Jürgen Habermas

La solidaridad: una salida a la crisis de Europa

La Unión Europea (UE) nace a partir de los esfuerzos de elites políticas que contaron con el consentimiento de la población para avanzar en el proceso de unificación. Sin embargo, fue un consentimiento más bien pasivo, que se mantuvo indiferente en tanto el proyecto era percibido como favorable a sus intereses económicos. Así, la UE se legitimó ante los ojos de los ciudadanos más por sus resultados concretos que por el hecho de haber cumplido una voluntad política determinada, lo que se explica no sólo por la historia de sus comienzos sino también por la forma legal que fue adquiriendo. El Banco Central Europeo, la Comisión Europea (integrada por representantes de los 28 Estados miembros) y el Tribunal de Justicia han intervenido muy profundamente en la vida cotidiana de los ciudadanos de la región a lo largo de las décadas, pese a que se trata de instituciones supranacionales que se encuentran poco sujetas a los controles democráticos. Por otra parte, el Consejo Europeo, que asumió enérgicamente la iniciativa durante la crisis financiera, está compuesto por jefes de Gobierno o de Estado de los 28 países; su función, a los ojos de los ciudadanos, es representar sus respectivos intereses nacionales en la distante Bruselas. Se suponía que el Parlamento Europeo, elegido por voto directo de la población en los diferentes países, tenía que constituir un puente entre el ámbito nacional y las decisiones tomadas en Bruselas; ese puente, sin embargo, se encuentra casi desprovisto de tránsito.
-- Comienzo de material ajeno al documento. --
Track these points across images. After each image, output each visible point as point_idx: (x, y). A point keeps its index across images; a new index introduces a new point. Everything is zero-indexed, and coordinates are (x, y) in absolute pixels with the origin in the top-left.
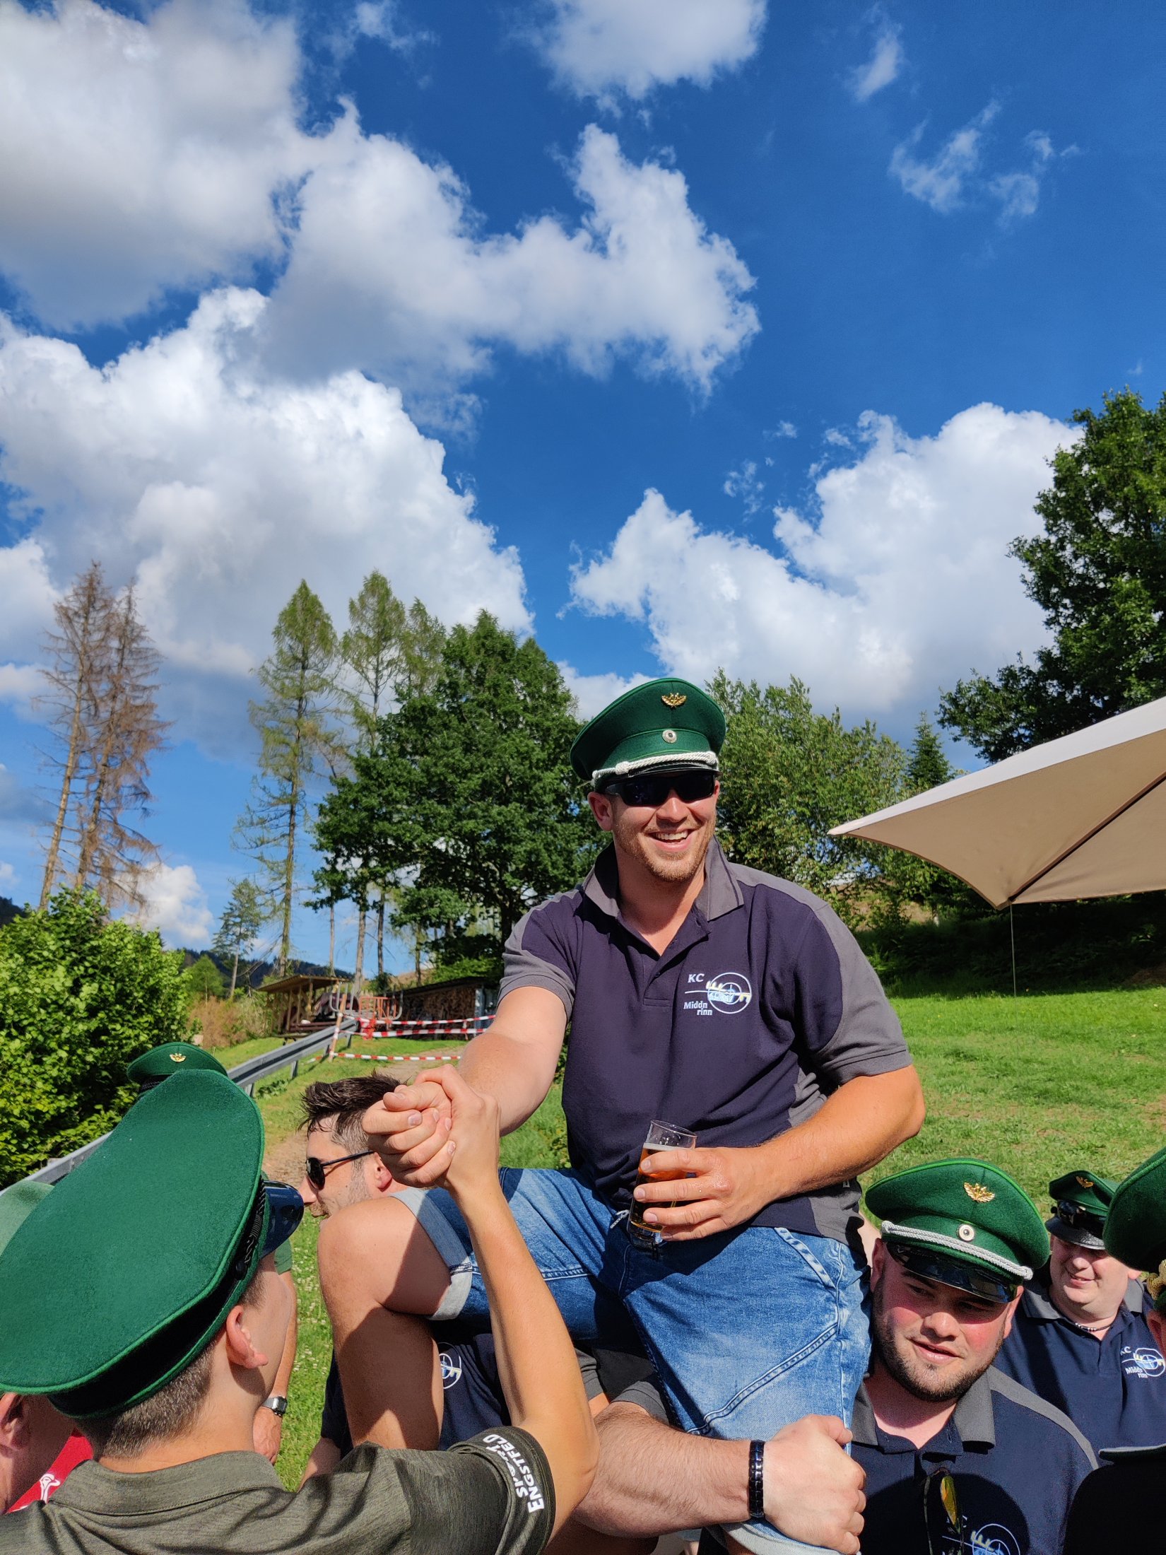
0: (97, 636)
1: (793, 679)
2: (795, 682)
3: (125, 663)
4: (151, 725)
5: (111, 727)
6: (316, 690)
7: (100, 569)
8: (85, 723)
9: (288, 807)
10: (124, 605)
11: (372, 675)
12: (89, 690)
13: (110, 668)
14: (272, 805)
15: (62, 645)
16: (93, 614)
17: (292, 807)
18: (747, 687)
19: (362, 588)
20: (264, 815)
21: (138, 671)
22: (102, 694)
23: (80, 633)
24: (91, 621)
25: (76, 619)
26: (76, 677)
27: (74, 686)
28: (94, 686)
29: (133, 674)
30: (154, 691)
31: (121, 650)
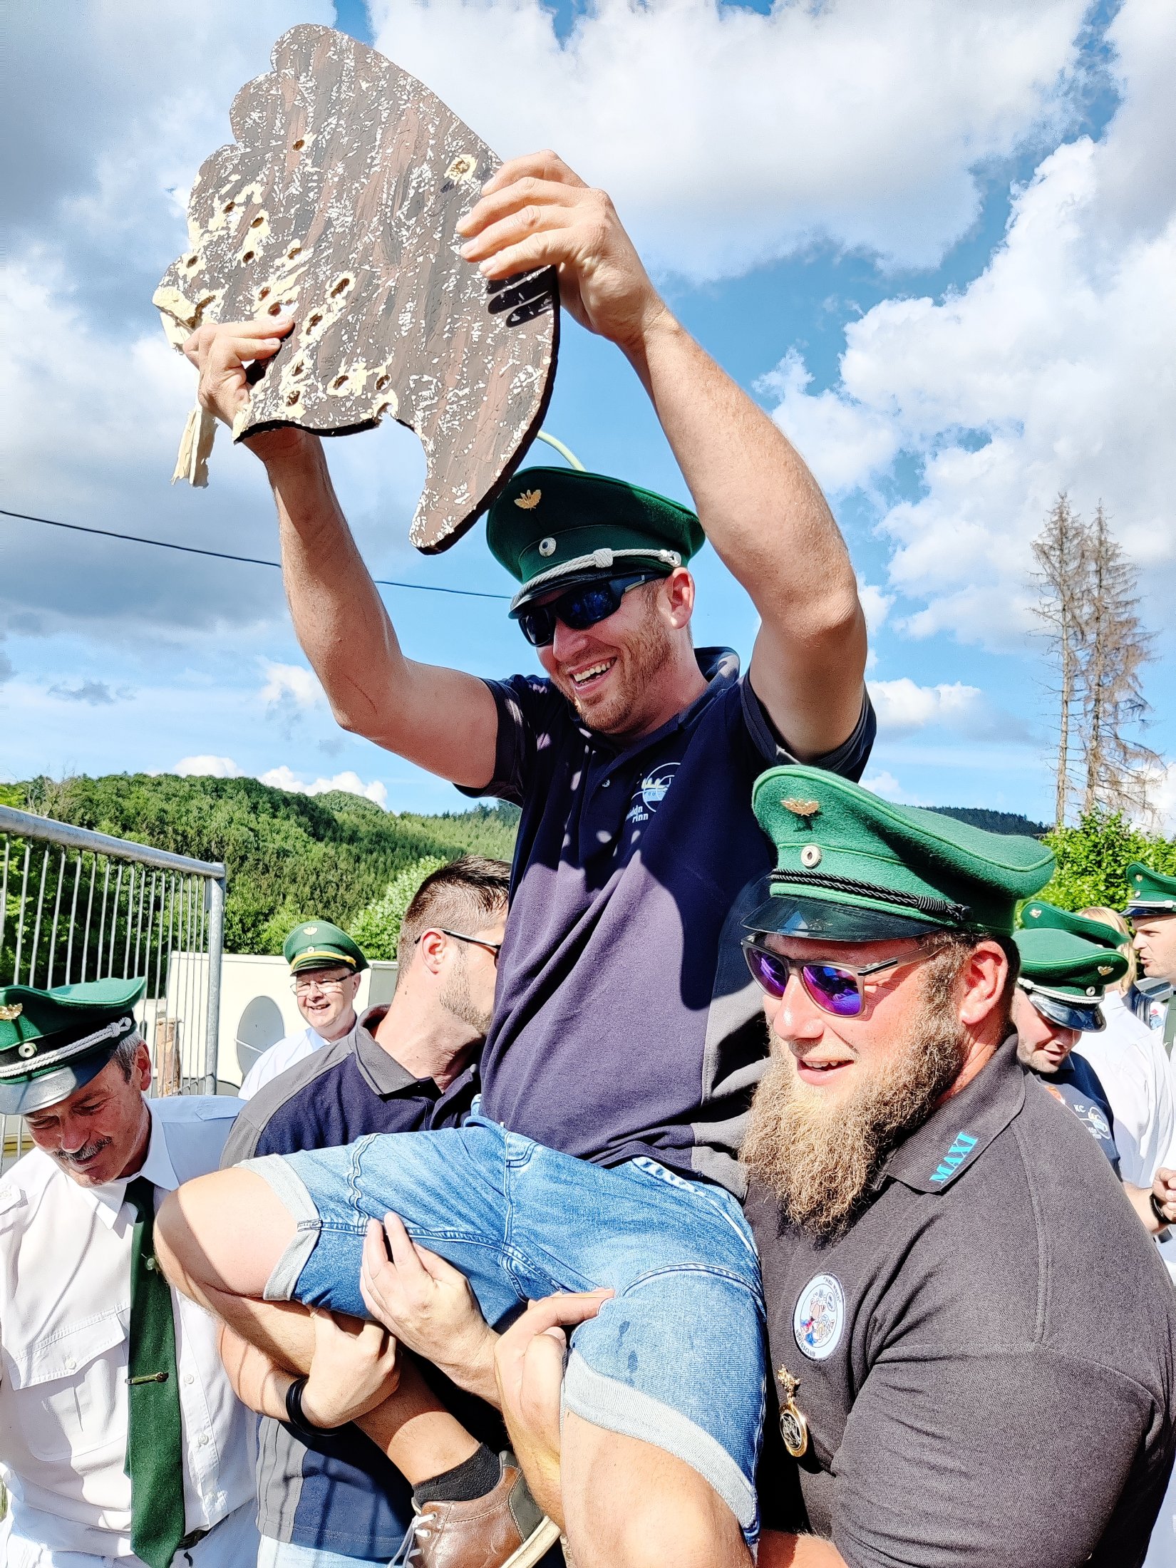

El resultado es una brecha entre la opinión y la voluntad de los ciudadanos, por una parte, y las políticas efectivamente adoptadas para resolver los problemas más acuciantes, por la otra. Esto también explica por qué las concepciones sobre la UE y las ideas sobre su futuro se han mantenido en general difusas para la población. En efecto, las opiniones informadas y las posturas articuladas son en su mayor parte monopolio de los políticos profesionales, las elites económicas y los académicos con intereses directos en el tema; ni siquiera los intelectuales públicos que generalmente participan en los debates de actualidad han hecho suya la cuestión.

En este marco, los ciudadanos coinciden en una actitud euroescéptica, que se ha vuelto más aguda durante la crisis, aunque por razones diferentes y muchas veces opuestas en cada país. Sin embargo, la creciente resistencia a la integración no resulta decisiva para el curso real de la gestión política de la UE, pues esta se encuentra en gran medida desacoplada de los debates a escala nacional. En realidad, la gestión de la crisis está en manos de un grupo de políticos pragmáticos que se mueven según una agenda de avance gradual, pero que carecen de una perspectiva más amplia y abarcadora. Su objetivo es lograr “más Europa” porque quieren evitar la alternativa, mucho más dramática y probablemente costosa, de abandonar el euro.